Painted at the height of his creative powers in 1939, Portrait of my Father is a powerful anthropomorphic allegory, an evocative rendering of Tchelitchew's early surroundings. The central figures of the children are surrounded by the forest, a symbol for Tchelitchew's father, while all around human faces and animals emerge from the wintry Russian landscape of his childhood. Images of the artist's father are embedded in the leopard and polar bear in the background, and in the cat and the boulder in the foreground, which provides several profiles. As Tchelitchew himself recalled, 'In early 1939, I made an oil painting of a snow landscape with children, the landscape itself being a composition of polar bear and leopard in combat. I perceived a great resemblance between landscapes and snowy hills and animals.' It has been suggested that many of the motifs of the present work evolved from studies and sketches that Tchelitchew was creating for his monumental masterpiece, and one of his most celebrated works, Hide-and-Seek, 1940-1942, in the collection of the Museum of Modern Art, New York.
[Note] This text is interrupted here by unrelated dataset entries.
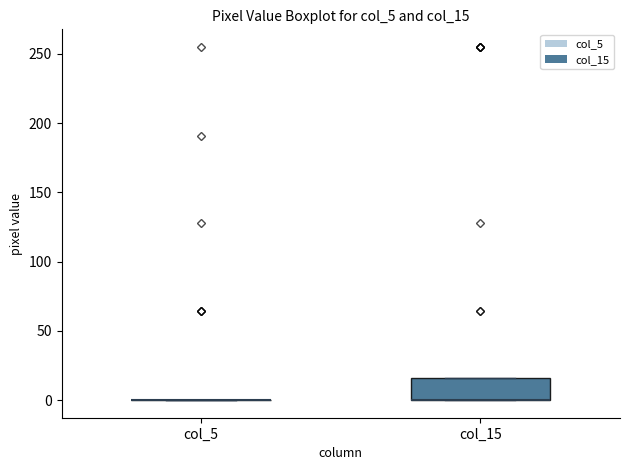

Reading left to right, transcribe this box plot: for each box, give where its median line is, the range the box spans, and where its two whiskers end, as read against the y-axis. The values are not printed on the chart, so give them approximately, as read against the axis.

col_5: box collapsed to a line at 0, whiskers 0 to 0
col_15: median 0 (drawn on the box's lower edge), box 0 to 15, whiskers 0 to 15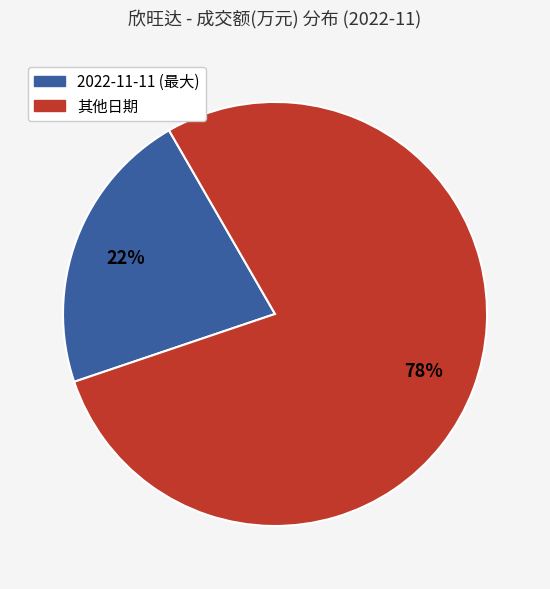

To the nearest percent, what is the average slice percentage?

50%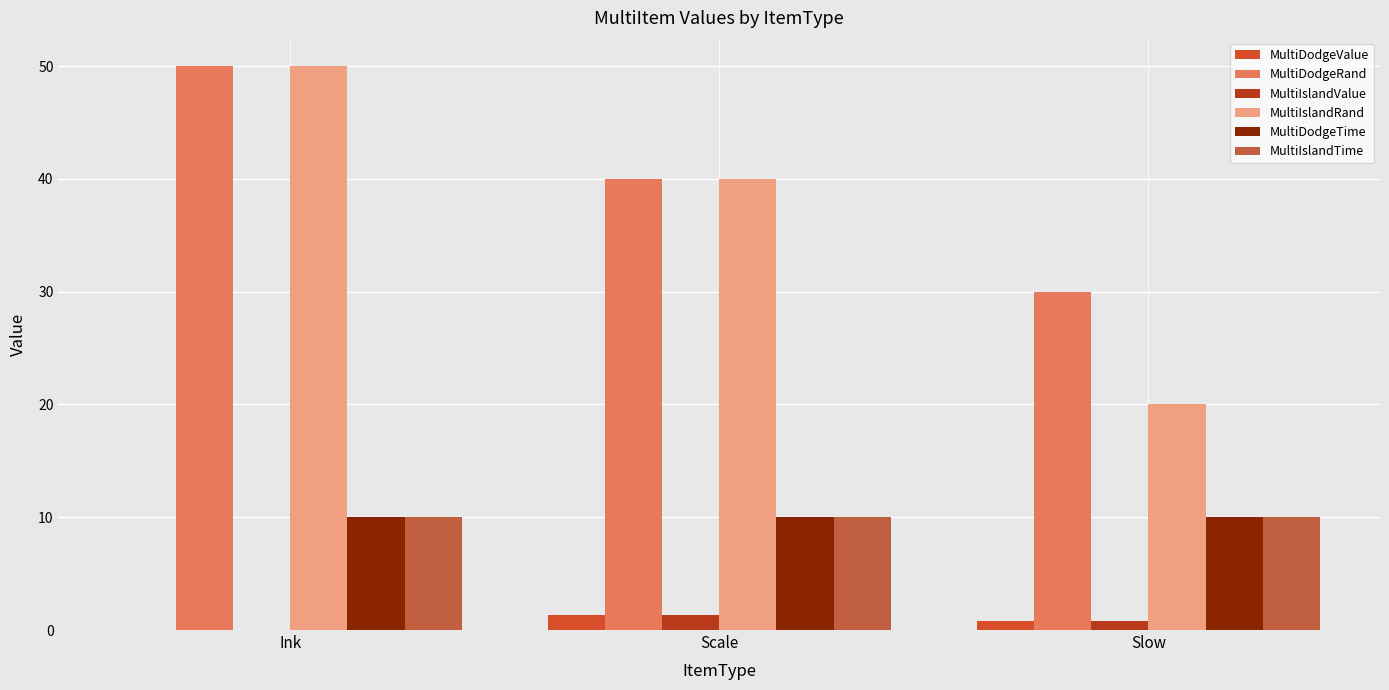

What is the label of the 3rd bar from the right?

Ink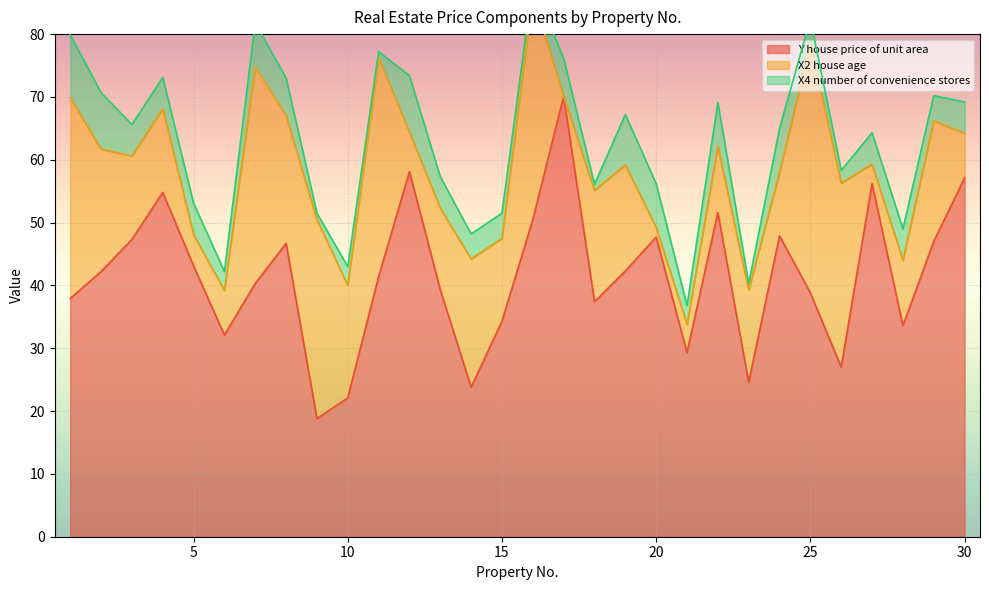

Rank the categories by Y house price of unit area value from lowest to highest.

9, 10, 14, 23, 26, 21, 6, 28, 15, 18, 1, 25, 13, 7, 11, 2, 19, 5, 8, 29, 3, 20, 24, 16, 22, 4, 27, 30, 12, 17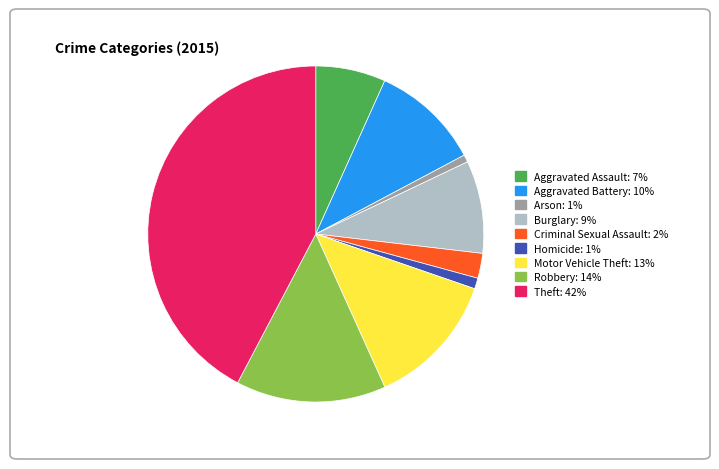

The Robbery slice represents 20% of the pie. True or false?

False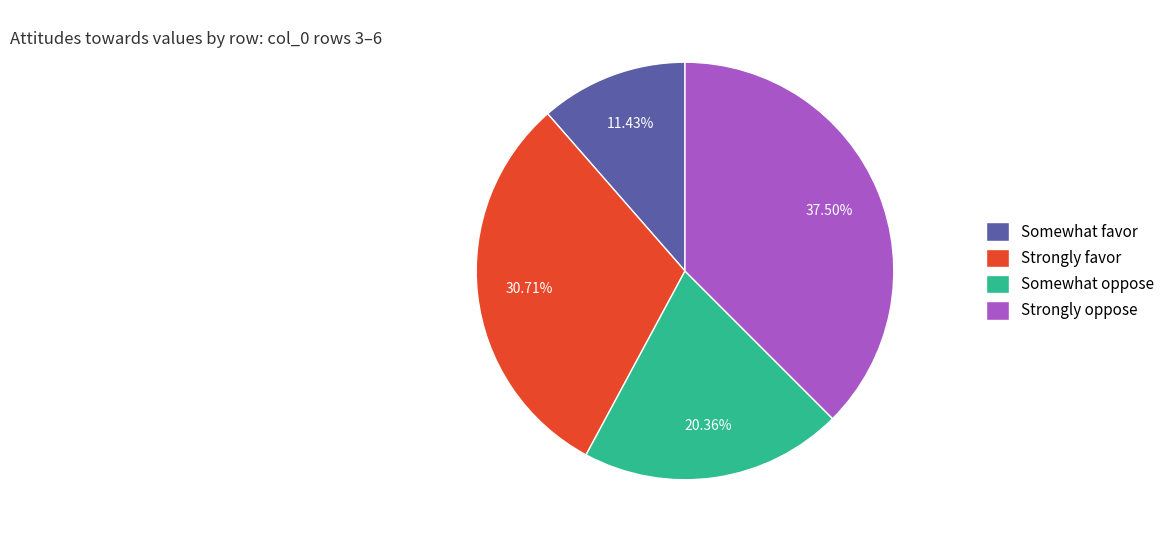

To the nearest percent, what is the average slice percentage?

25%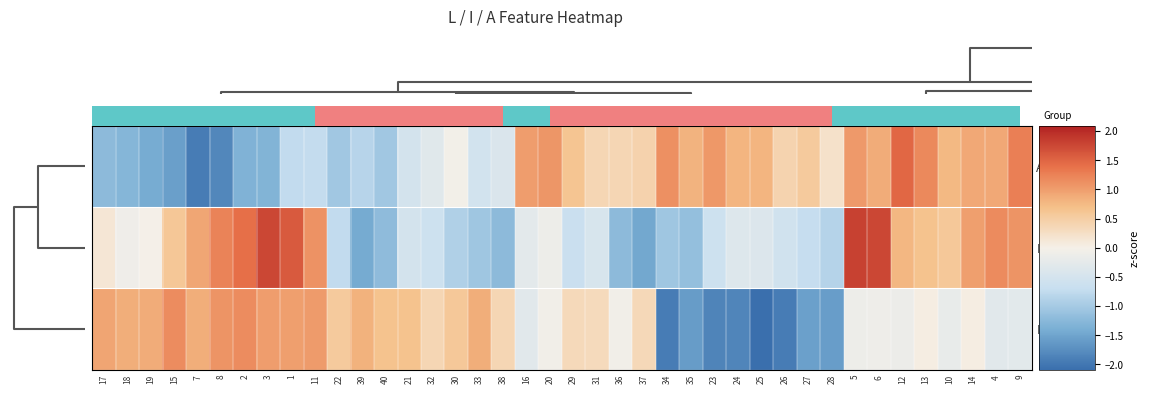

Which series has the largest total across all categories?

row_1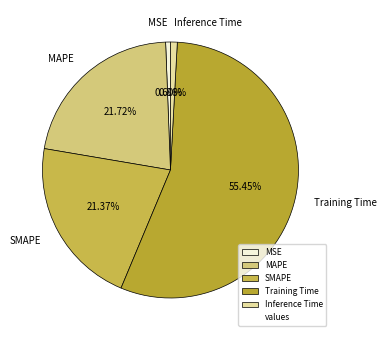

To the nearest percent, what percentage of the pie is Training Time?

55%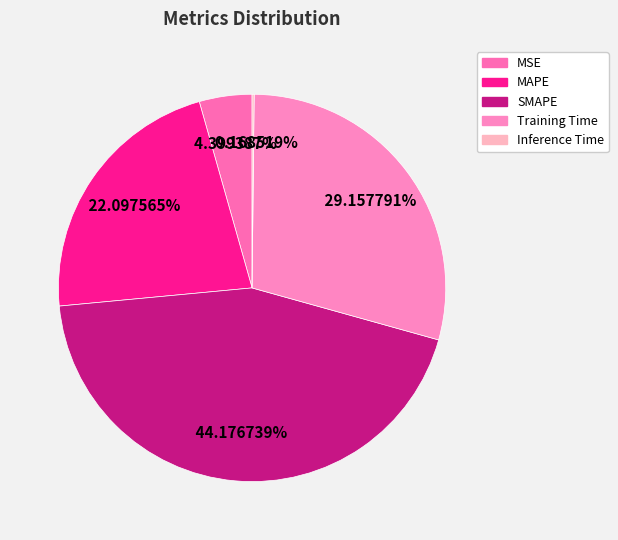

What percentage is the MSE slice, to the nearest percent?

4%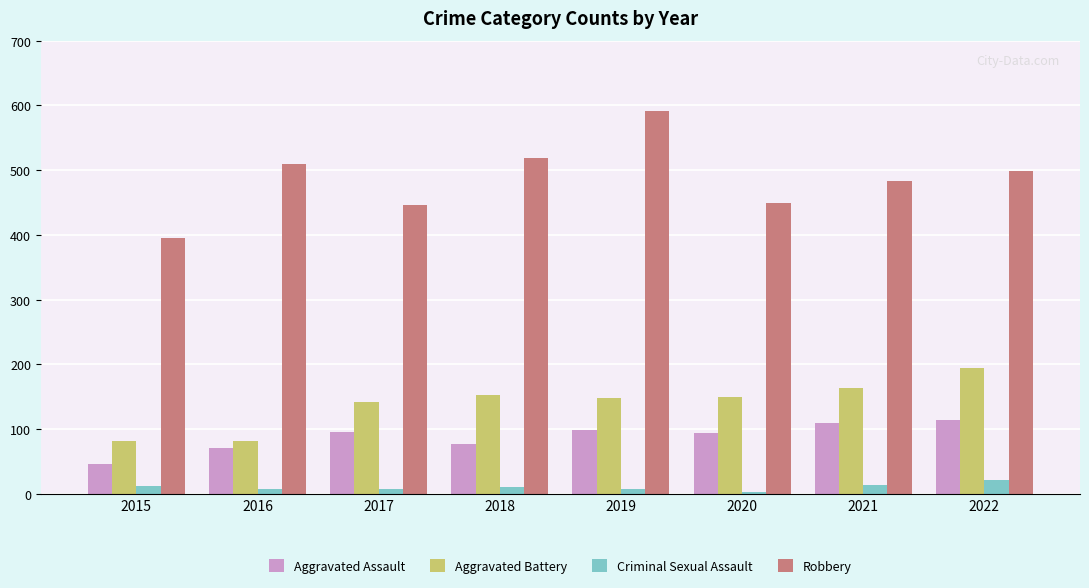

What is the approximate value of Criminal Sexual Assault at 2021?

14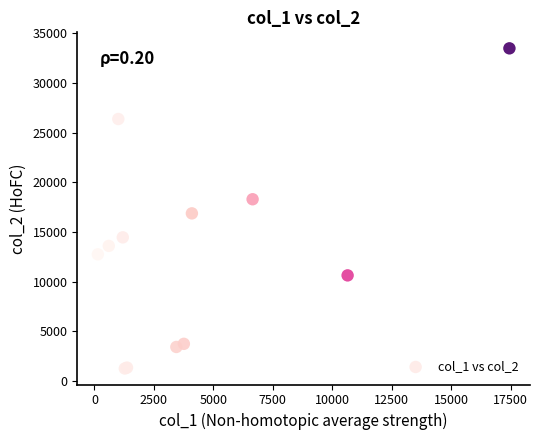

What Y value in the scatter plot is closest to 17386?

16888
Unusually in Tchelitchew's oeuvre there exist two paintings with the same title, Portrait of my Father. The other version, a snowy landscape revealing a tiger's head, was painted while the artist was living in Weston, Connecticut and was in the collection of Tchelitchew's friend, the American writer, art connoisseur and founder of the American Ballet, Lincoln Kirstein, who published a biography of Tchelitchew in 1994, just two years before his death.
The present work was at one time owned by the passionate early supporter of Surrealism, Edward James. Tchelitchew has included on the right of the present work one of trees at West Dean Park in West Sussex with which he developed something of an obsession while visiting James.